**DATA RECORDS:**
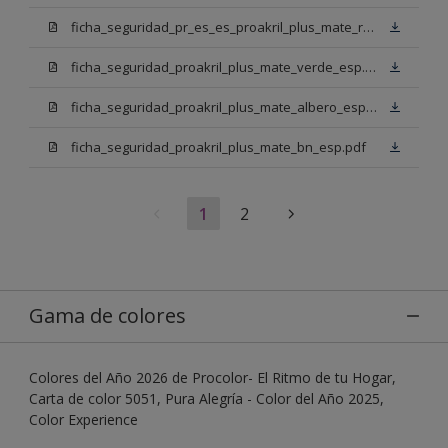
ficha_seguridad_pr_es_es_proakril_plus_mate_rojo_ingles.pdf
ficha_seguridad_proakril_plus_mate_verde_esp.pdf
ficha_seguridad_proakril_plus_mate_albero_esp.pdf
ficha_seguridad_proakril_plus_mate_bn_esp.pdf
1
2
Gama de colores
Colores del Año 2026 de Procolor- El Ritmo de tu Hogar,
Carta de color 5051, Pura Alegría - Color del Año 2025,
Color Experience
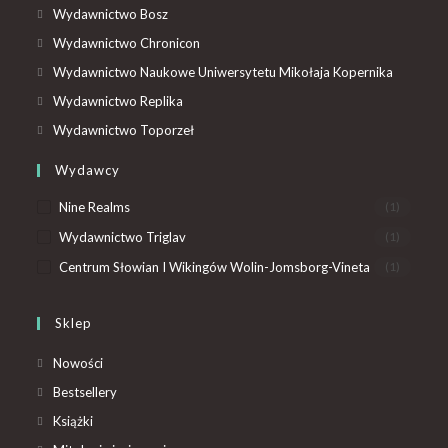
Wydawnictwo Bosz
Wydawnictwo Chronicon
Wydawnictwo Naukowe Uniwersytetu Mikołaja Kopernika
Wydawnictwo Replika
Wydawnictwo Toporzeł
Wydawcy
Nine Realms
(1)
Wydawnictwo Triglav
(1)
Centrum Słowian I Wikingów Wolin-Jomsborg-Vineta
(1)
Sklep
Nowości
Bestsellery
Książki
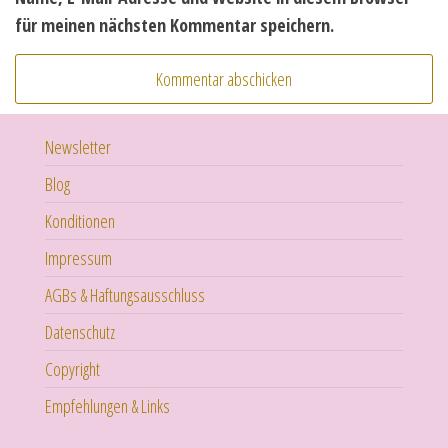
für meinen nächsten Kommentar speichern.
Newsletter
Blog
Konditionen
Impressum
AGBs & Haftungsausschluss
Datenschutz
Copyright
Empfehlungen & Links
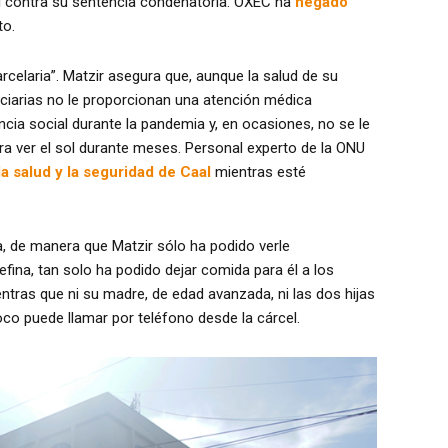
l contra su sentencia condenatoria. OXEC ha
negado
to.
rcelaria”. Matzir asegura que, aunque la salud de su
nciarias no le proporcionan una atención médica
cia social durante la pandemia y, en ocasiones, no se le
uiera ver el sol durante meses. Personal experto de la ONU
la salud y la seguridad de Caal
mientras esté
a, de manera que Matzir sólo ha podido verle
ina, tan solo ha podido dejar comida para él a los
entras que ni su madre, de edad avanzada, ni las dos hijas
oco puede llamar por teléfono desde la cárcel.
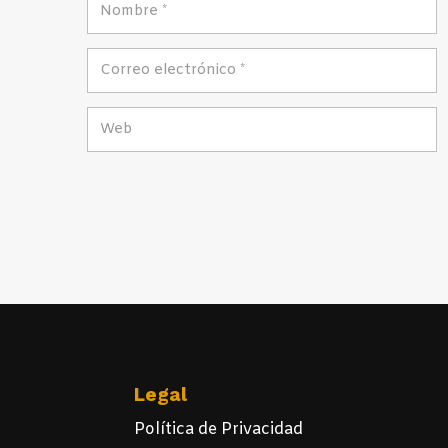
Legal
Política de Privacidad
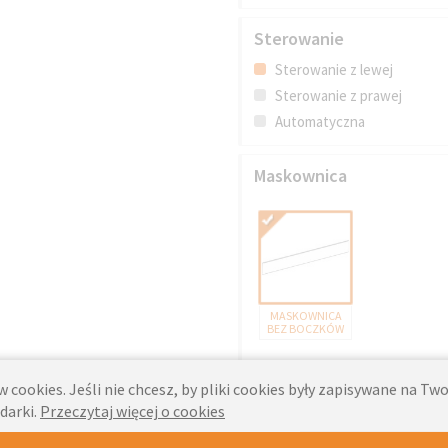
Sterowanie
Sterowanie z lewej
Sterowanie z prawej
Automatyczna
Maskownica
MASKOWNICA
BEZ BOCZKÓW
 cookies. Jeśli nie chcesz, by pliki cookies były zapisywane na T
darki.
Przeczytaj więcej o cookies
Opis własny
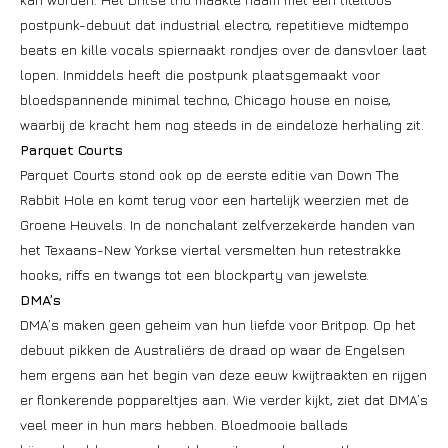
postpunk-debuut dat industrial electro, repetitieve midtempo
beats en kille vocals spiernaakt rondjes over de dansvloer laat
lopen. Inmiddels heeft die postpunk plaatsgemaakt voor
bloedspannende minimal techno, Chicago house en noise,
waarbij de kracht hem nog steeds in de eindeloze herhaling zit.
Parquet Courts
Parquet Courts stond ook op de eerste editie van Down The
Rabbit Hole en komt terug voor een hartelijk weerzien met de
Groene Heuvels. In de nonchalant zelfverzekerde handen van
het Texaans-New Yorkse viertal versmelten hun retestrakke
hooks, riffs en twangs tot een blockparty van jewelste.
DMA’s
DMA’s maken geen geheim van hun liefde voor Britpop. Op het
debuut pikken de Australiërs de draad op waar de Engelsen
hem ergens aan het begin van deze eeuw kwijtraakten en rijgen
er flonkerende poppareltjes aan. Wie verder kijkt, ziet dat DMA’s
veel meer in hun mars hebben. Bloedmooie ballads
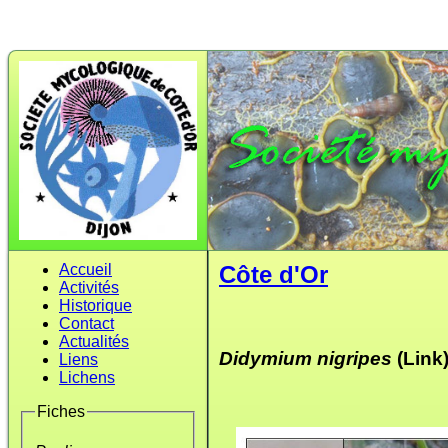
Accueil
Côte d'Or
Activités
Historique
Contact
Actualités
Didymium nigripes
(Link)
Liens
Lichens
Fiches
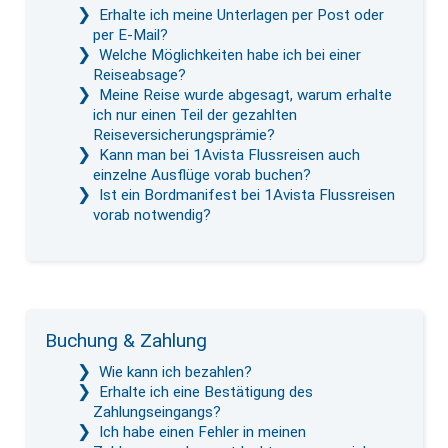
Erhalte ich meine Unterlagen per Post oder
per E-Mail?
Welche Möglichkeiten habe ich bei einer
Reiseabsage?
Meine Reise wurde abgesagt, warum erhalte
ich nur einen Teil der gezahlten
Reiseversicherungsprämie?
Kann man bei 1Avista Flussreisen auch
einzelne Ausflüge vorab buchen?
Ist ein Bordmanifest bei 1Avista Flussreisen
vorab notwendig?
Buchung & Zahlung
Wie kann ich bezahlen?
Erhalte ich eine Bestätigung des
Zahlungseingangs?
Ich habe einen Fehler in meinen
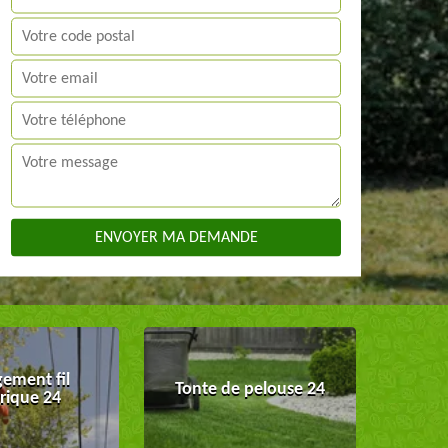
ement fil
Tonte de pelouse 24
trique 24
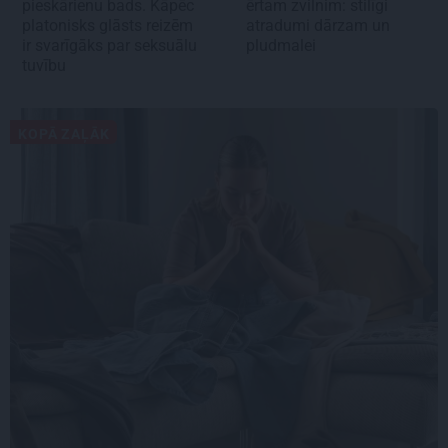
pieskārienu bads. Kāpēc
ērtam zvilnim: stilīgi
platonisks glāsts reizēm
atradumi dārzam un
ir svarīgāks par seksuālu
pludmalei
tuvību
KOPĀ ZAĻĀK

**TASK TO COMPLETE:** For this answer, retype the lines from the start of the listing through the line that holds "het Texaans-New Yorkse", inclusive, exactly and without pictures.

**EXERCISE SOLUTION:**
ficha_seguridad_pr_es_es_proakril_plus_mate_rojo_ingles.pdf
ficha_seguridad_proakril_plus_mate_verde_esp.pdf
ficha_seguridad_proakril_plus_mate_albero_esp.pdf
ficha_seguridad_proakril_plus_mate_bn_esp.pdf
1
2
Gama de colores
Colores del Año 2026 de Procolor- El Ritmo de tu Hogar,
Carta de color 5051, Pura Alegría - Color del Año 2025,
Color Experience
Wydawnictwo Bosz
Wydawnictwo Chronicon
Wydawnictwo Naukowe Uniwersytetu Mikołaja Kopernika
Wydawnictwo Replika
Wydawnictwo Toporzeł
Wydawcy
Nine Realms
(1)
Wydawnictwo Triglav
(1)
Centrum Słowian I Wikingów Wolin-Jomsborg-Vineta
(1)
Sklep
Nowości
Bestsellery
Książki
für meinen nächsten Kommentar speichern.
Newsletter
Blog
Konditionen
Impressum
AGBs & Haftungsausschluss
Datenschutz
Copyright
Empfehlungen & Links
l contra su sentencia condenatoria. OXEC ha
negado
to.
rcelaria”. Matzir asegura que, aunque la salud de su
nciarias no le proporcionan una atención médica
cia social durante la pandemia y, en ocasiones, no se le
uiera ver el sol durante meses. Personal experto de la ONU
la salud y la seguridad de Caal
mientras esté
a, de manera que Matzir sólo ha podido verle
ina, tan solo ha podido dejar comida para él a los
entras que ni su madre, de edad avanzada, ni las dos hijas
oco puede llamar por teléfono desde la cárcel.
Legal
Política de Privacidad
Sterowanie
Sterowanie z lewej
Sterowanie z prawej
Automatyczna
Maskownica
MASKOWNICA
BEZ BOCZKÓW
 cookies. Jeśli nie chcesz, by pliki cookies były zapisywane na T
darki.
Przeczytaj więcej o cookies
Opis własny
postpunk-debuut dat industrial electro, repetitieve midtempo
beats en kille vocals spiernaakt rondjes over de dansvloer laat
lopen. Inmiddels heeft die postpunk plaatsgemaakt voor
bloedspannende minimal techno, Chicago house en noise,
waarbij de kracht hem nog steeds in de eindeloze herhaling zit.
Parquet Courts
Parquet Courts stond ook op de eerste editie van Down The
Rabbit Hole en komt terug voor een hartelijk weerzien met de
Groene Heuvels. In de nonchalant zelfverzekerde handen van
het Texaans-New Yorkse viertal versmelten hun retestrakke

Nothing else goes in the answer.